Orphans jokes
Why can't orphans sleep? Nobody can tuck them in.
The "f" in orphan stands for family.
Except there is no "f."
When an orphan takes a family photo, it’s called a selfie.
Another condom name is "Orphan's Home."
What do orphans have in common with mute children?
They can't talk to their parents.
What is the difference between an orphan and a homeless person? Nothing, haha.
Why are orphans bad at baseball?
They don't have a home plate.
Why can't orphans do it?
They have no one to call "daddy."
The orphan asked a genie to become Batman. Then he went home and saw his parents dead.
God, I love telling children their parents love them, but only on April Fools'. They're orphans, after all.
I once saw an orphan... I decided to ask them a simple question... "Hey! Where is your family?"
They didn't reply.
I kept asking them. They started crying. I started laughing. They ran away...
What's an orphan's least favorite theme song? The Barney theme song.
Why are orphans always so successful? Because when they're told "go big or go home," they only have one option.
I tried to tell an orphan a knock-knock joke, but sadly, there was no door to knock on.
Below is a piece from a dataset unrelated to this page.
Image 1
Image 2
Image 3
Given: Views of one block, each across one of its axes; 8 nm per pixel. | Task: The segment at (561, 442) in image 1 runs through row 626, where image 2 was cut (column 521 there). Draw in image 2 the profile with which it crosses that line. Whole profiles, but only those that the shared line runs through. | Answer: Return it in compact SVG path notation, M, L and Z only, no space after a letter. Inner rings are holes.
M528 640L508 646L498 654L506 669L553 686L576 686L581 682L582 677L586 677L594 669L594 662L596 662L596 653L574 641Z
This isn't an orphan joke, but I got a job at a library, but it only lasted 15 minutes. Turns out, books about women’s rights shouldn’t go in the Sci-Fi / Fantasy section.
What's the difference between apples and orphans? The apples get picked, XD!
Why was an orphan loving school?
Because the people actually came back.
Why can't orphans have babies?
Because they have no one to call daddy.
Q: Why can't orphans be gay?
A: Because they don't have anyone they can call "Daddy."
Why is it ok to hit an orphan? It’s not like they can tell their parents.
Why do orphans love boomerangs? Because they come back.